Segment Start: RAW DATA
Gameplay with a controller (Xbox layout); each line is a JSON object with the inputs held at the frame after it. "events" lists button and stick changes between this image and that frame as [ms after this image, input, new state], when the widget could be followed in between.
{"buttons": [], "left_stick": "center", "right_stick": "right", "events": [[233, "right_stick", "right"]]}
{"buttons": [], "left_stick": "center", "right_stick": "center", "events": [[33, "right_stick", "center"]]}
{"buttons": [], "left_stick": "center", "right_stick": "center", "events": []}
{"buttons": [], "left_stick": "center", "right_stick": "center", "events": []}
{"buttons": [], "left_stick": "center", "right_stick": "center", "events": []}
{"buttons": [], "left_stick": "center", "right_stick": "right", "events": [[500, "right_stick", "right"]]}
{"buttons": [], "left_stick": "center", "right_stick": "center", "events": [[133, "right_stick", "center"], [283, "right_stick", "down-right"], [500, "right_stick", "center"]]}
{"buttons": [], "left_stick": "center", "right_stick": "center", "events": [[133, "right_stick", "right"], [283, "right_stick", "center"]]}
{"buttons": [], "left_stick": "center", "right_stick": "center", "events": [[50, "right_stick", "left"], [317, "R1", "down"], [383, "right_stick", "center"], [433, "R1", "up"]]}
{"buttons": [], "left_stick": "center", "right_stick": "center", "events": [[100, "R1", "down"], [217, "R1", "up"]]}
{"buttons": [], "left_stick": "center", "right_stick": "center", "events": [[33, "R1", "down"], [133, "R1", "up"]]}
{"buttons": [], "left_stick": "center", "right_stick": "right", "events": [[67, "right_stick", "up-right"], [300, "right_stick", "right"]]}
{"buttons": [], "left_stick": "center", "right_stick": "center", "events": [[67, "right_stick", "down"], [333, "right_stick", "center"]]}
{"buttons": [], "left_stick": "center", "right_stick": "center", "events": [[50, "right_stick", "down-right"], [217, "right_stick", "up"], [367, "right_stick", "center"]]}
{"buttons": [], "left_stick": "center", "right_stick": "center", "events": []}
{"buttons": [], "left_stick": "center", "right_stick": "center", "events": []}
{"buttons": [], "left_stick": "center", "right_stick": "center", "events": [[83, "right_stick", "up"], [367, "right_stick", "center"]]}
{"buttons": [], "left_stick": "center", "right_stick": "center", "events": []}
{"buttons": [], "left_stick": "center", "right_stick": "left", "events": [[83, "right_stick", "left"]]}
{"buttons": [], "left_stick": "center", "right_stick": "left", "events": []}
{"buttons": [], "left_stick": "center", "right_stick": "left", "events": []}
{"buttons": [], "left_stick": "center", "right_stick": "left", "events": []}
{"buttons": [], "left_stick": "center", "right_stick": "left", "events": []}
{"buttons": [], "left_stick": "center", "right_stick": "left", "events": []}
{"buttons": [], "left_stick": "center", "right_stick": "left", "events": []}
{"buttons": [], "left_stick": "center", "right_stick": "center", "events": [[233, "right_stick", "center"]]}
Segment End: RAW DATA
- WORK ORDER: Set down the preceding data verbatim. Every line belongs in the copy.

- ANSWER BELOW:
Gameplay with a controller (Xbox layout); each line is a JSON object with the inputs held at the frame after it. "events" lists button and stick changes between this image and that frame as [ms after this image, input, new state], when the widget could be followed in between.
{"buttons": [], "left_stick": "center", "right_stick": "right", "events": [[233, "right_stick", "right"]]}
{"buttons": [], "left_stick": "center", "right_stick": "center", "events": [[33, "right_stick", "center"]]}
{"buttons": [], "left_stick": "center", "right_stick": "center", "events": []}
{"buttons": [], "left_stick": "center", "right_stick": "center", "events": []}
{"buttons": [], "left_stick": "center", "right_stick": "center", "events": []}
{"buttons": [], "left_stick": "center", "right_stick": "right", "events": [[500, "right_stick", "right"]]}
{"buttons": [], "left_stick": "center", "right_stick": "center", "events": [[133, "right_stick", "center"], [283, "right_stick", "down-right"], [500, "right_stick", "center"]]}
{"buttons": [], "left_stick": "center", "right_stick": "center", "events": [[133, "right_stick", "right"], [283, "right_stick", "center"]]}
{"buttons": [], "left_stick": "center", "right_stick": "center", "events": [[50, "right_stick", "left"], [317, "R1", "down"], [383, "right_stick", "center"], [433, "R1", "up"]]}
{"buttons": [], "left_stick": "center", "right_stick": "center", "events": [[100, "R1", "down"], [217, "R1", "up"]]}
{"buttons": [], "left_stick": "center", "right_stick": "center", "events": [[33, "R1", "down"], [133, "R1", "up"]]}
{"buttons": [], "left_stick": "center", "right_stick": "right", "events": [[67, "right_stick", "up-right"], [300, "right_stick", "right"]]}
{"buttons": [], "left_stick": "center", "right_stick": "center", "events": [[67, "right_stick", "down"], [333, "right_stick", "center"]]}
{"buttons": [], "left_stick": "center", "right_stick": "center", "events": [[50, "right_stick", "down-right"], [217, "right_stick", "up"], [367, "right_stick", "center"]]}
{"buttons": [], "left_stick": "center", "right_stick": "center", "events": []}
{"buttons": [], "left_stick": "center", "right_stick": "center", "events": []}
{"buttons": [], "left_stick": "center", "right_stick": "center", "events": [[83, "right_stick", "up"], [367, "right_stick", "center"]]}
{"buttons": [], "left_stick": "center", "right_stick": "center", "events": []}
{"buttons": [], "left_stick": "center", "right_stick": "left", "events": [[83, "right_stick", "left"]]}
{"buttons": [], "left_stick": "center", "right_stick": "left", "events": []}
{"buttons": [], "left_stick": "center", "right_stick": "left", "events": []}
{"buttons": [], "left_stick": "center", "right_stick": "left", "events": []}
{"buttons": [], "left_stick": "center", "right_stick": "left", "events": []}
{"buttons": [], "left_stick": "center", "right_stick": "left", "events": []}
{"buttons": [], "left_stick": "center", "right_stick": "left", "events": []}
{"buttons": [], "left_stick": "center", "right_stick": "center", "events": [[233, "right_stick", "center"]]}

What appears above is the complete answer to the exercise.